An expert on the disorder told delegates at the annual conference of the Irish Dental Association that 90% of those who suffer from sleep apnoea are undiagnosed.
Sleep apnoea occurs when the airway collapses and there is a cessation of airflow for 10 seconds. If this happens constantly during the night every night it prevents the person getting the deep sleep required to function normally.
Symptoms of apnoea include:
- inappropriate fatigue
- choking episodes during sleep
- excessive napping
- bruxism or tooth grinding
- irritability, anxiety and poor mental functioning
Dr Michael McWeeney, Consultant Respiratory Physician in Galway Clinic and the Bon Secours Hospital says the prevalence of the condition is rising in tandem with our increasing awareness.
“Overall we believe the condition affects between 2.5 and 4% of the population but because most people who suffer from it remain undiagnosed that figure may be a little on the conservative side. We are in an obesity epidemic and that increases the severity of apnoea. Poor muscle tone and alcohol consumption also increase the risk substantially. What we really want to do is raise awareness of the condition not just among the general population but also among health providers such as doctors and dentists.
Thirty per cent of men snore while the figure for women is around 10%. Snoring on its own is not the issue as not everyone who snores has apnoea. However if a person who snores suffers from constant fatigue despite adequate sleep they should visit a doctor or specialist with knowledge of the condition to get a diagnosis” Dr McWeeney said.

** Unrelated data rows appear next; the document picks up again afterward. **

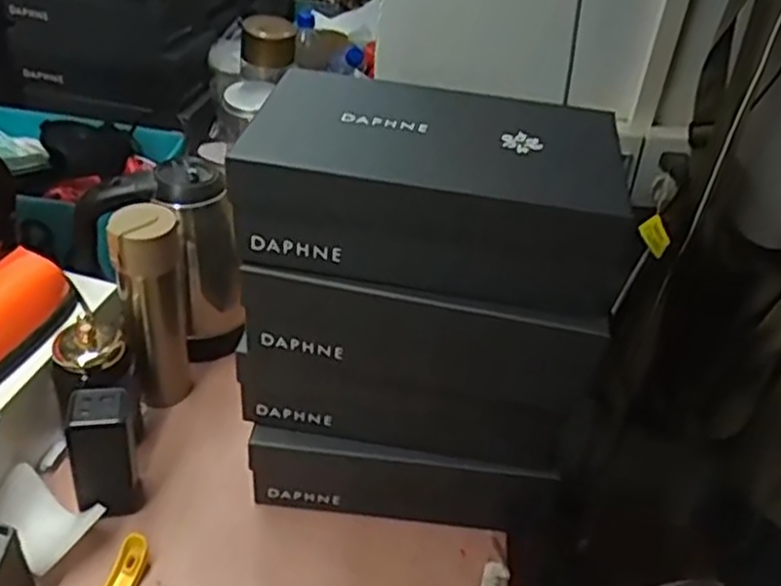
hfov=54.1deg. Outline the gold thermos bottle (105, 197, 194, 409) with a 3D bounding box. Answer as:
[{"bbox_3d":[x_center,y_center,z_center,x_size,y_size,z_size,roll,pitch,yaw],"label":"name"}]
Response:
[{"bbox_3d":[-0.255,0.013,0.828,0.063,0.240,0.072,-4,39,-14],"label":"gold thermos bottle"}]

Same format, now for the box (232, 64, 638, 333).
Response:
[{"bbox_3d":[0.043,-0.093,0.647,0.303,0.104,0.202,9,38,2],"label":"box"}]

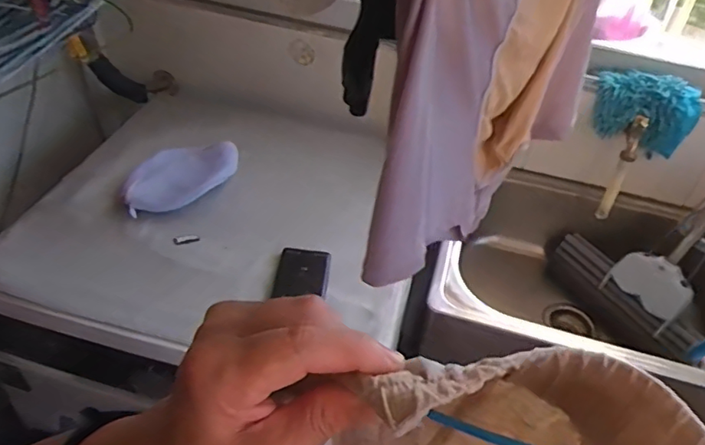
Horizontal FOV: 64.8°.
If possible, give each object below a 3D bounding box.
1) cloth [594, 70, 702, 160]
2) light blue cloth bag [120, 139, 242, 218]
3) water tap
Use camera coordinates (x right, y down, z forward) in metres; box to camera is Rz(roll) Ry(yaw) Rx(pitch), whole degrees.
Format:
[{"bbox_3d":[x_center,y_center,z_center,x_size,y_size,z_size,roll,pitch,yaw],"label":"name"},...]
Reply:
[{"bbox_3d":[0.547,-0.206,1.045,0.176,0.125,0.093,21,43,16],"label":"cloth"},{"bbox_3d":[-0.295,-0.088,0.958,0.207,0.063,0.112,-19,47,-26],"label":"light blue cloth bag"},{"bbox_3d":[0.507,-0.102,1.048,0.031,0.200,0.052,20,17,15],"label":"water tap"}]

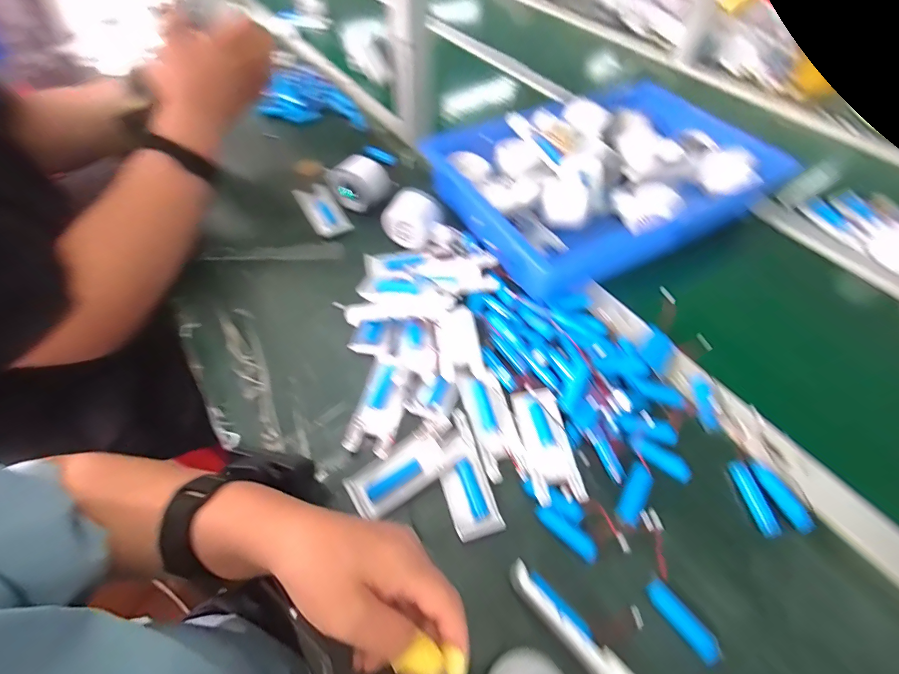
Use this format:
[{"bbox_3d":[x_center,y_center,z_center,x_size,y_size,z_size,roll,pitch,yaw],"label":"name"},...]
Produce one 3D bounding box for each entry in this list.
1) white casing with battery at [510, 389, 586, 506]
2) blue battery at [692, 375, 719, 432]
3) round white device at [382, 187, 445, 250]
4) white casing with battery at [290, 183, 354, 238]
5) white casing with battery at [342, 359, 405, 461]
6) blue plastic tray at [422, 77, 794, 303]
[{"bbox_3d":[0.088,0.095,0.363,0.041,0.021,0.107,-6,56,-5],"label":"white casing with battery"},{"bbox_3d":[0.259,0.066,0.406,0.016,0.012,0.056,1,56,0],"label":"blue battery"},{"bbox_3d":[-0.047,-0.153,0.517,0.071,0.049,0.055,7,56,4],"label":"round white device"},{"bbox_3d":[-0.177,-0.179,0.558,0.050,0.014,0.102,-28,61,-19],"label":"white casing with battery"},{"bbox_3d":[-0.067,0.067,0.395,0.045,0.013,0.101,11,56,6],"label":"white casing with battery"},{"bbox_3d":[0.219,-0.229,0.551,0.435,0.082,0.266,-22,59,-15],"label":"blue plastic tray"}]

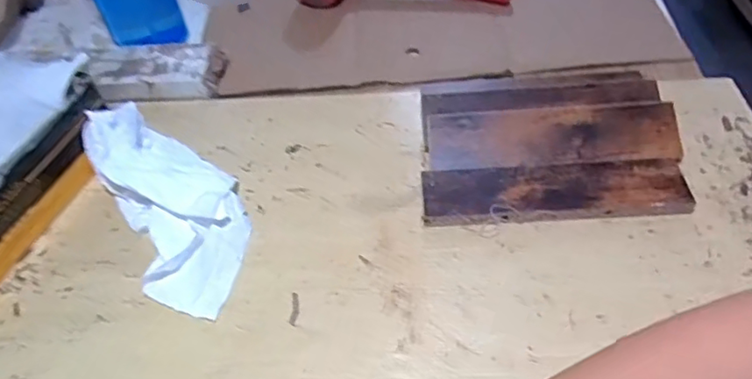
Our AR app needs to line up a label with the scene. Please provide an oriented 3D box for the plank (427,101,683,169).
[{"bbox_3d":[0.180,-0.056,0.598,0.249,0.010,0.066,-2,67,7],"label":"plank"}]

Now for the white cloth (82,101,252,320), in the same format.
[{"bbox_3d":[-0.203,0.001,0.570,0.114,0.062,0.271,-26,49,-17],"label":"white cloth"}]

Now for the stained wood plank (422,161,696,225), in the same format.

Dr Dermot Canavan who specialises in the treatment of orofacial pain pointed out that dentists are in a position to provide oral appliances that can be used in mild to moderate cases of sleep apnoea where a patient finds CPAP (a Continuous Positive Airway Pressure machine) unsuitable.
“If a person is napping a lot or falling asleep regularly at the cinema they could well be suffering from this disorder. Naturally the consequences of them falling asleep while driving or operating machinery are very serious. The Road Safety Authority has in fact issued guidelines mandating people to tell the driving licensing authority if they have apnoea and they cannot drive unless they receive treatment.
Treatment for the condition may include lifestyle adjustments such as losing weight or adjusting sleeping position, the use of Continuous Positive Airway Pressure (CPAP machine) or a device similar to a sports mouth guard called a Mandibular Advancement Device (MAD) which can be made by a dentist.
Sleep apnoea is an extremely debilitating condition and the earlier it is identified the greater the likelihood of successful treatment” Dr Canavan concluded.